EXERCISE OBJECTIVE: With "ersten" as the search word, show every line of the material that has it.

[[ SOURCE DATA open ]]

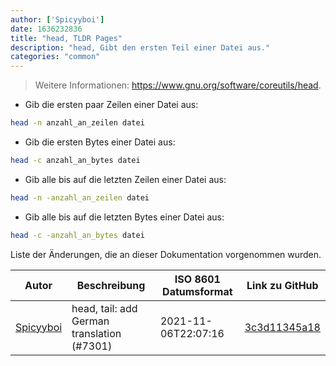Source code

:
 ```yaml
---
author: ['Spicyyboi']
date: 1636232836
title: "head, TLDR Pages"
description: "head, Gibt den ersten Teil einer Datei aus."
categories: "common"
---
```

> Weitere Informationen: <https://www.gnu.org/software/coreutils/head>.

- Gib die ersten paar Zeilen einer Datei aus:

```bash
head -n anzahl_an_zeilen datei
```

- Gib die ersten Bytes einer Datei aus:

```bash
head -c anzahl_an_bytes datei
```

- Gib alle bis auf die letzten Zeilen einer Datei aus:

```bash
head -n -anzahl_an_zeilen datei
```

- Gib alle bis auf die letzten Bytes einer Datei aus:

```bash
head -c -anzahl_an_bytes datei
```
Liste der Änderungen, die an dieser Dokumentation vorgenommen wurden.


Autor | Beschreibung | ISO 8601 Datumsformat | Link zu GitHub
------|-----|-----|-----
[Spicyyboi](mailto:34308782+spicyyboi@users.noreply.github.com) | head, tail: add German translation (#7301) | 2021-11-06T22:07:16 | [3c3d11345a18](https://github.com/tldr-pages/tldr/commit/3c3d11345a18ddcc24419c2dd10e3d27da197fe3)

[[ SOURCE DATA closed ]]

WRITTEN SOLUTION:
description: "head, Gibt den ersten Teil einer Datei aus."
- Gib die ersten paar Zeilen einer Datei aus:
- Gib die ersten Bytes einer Datei aus:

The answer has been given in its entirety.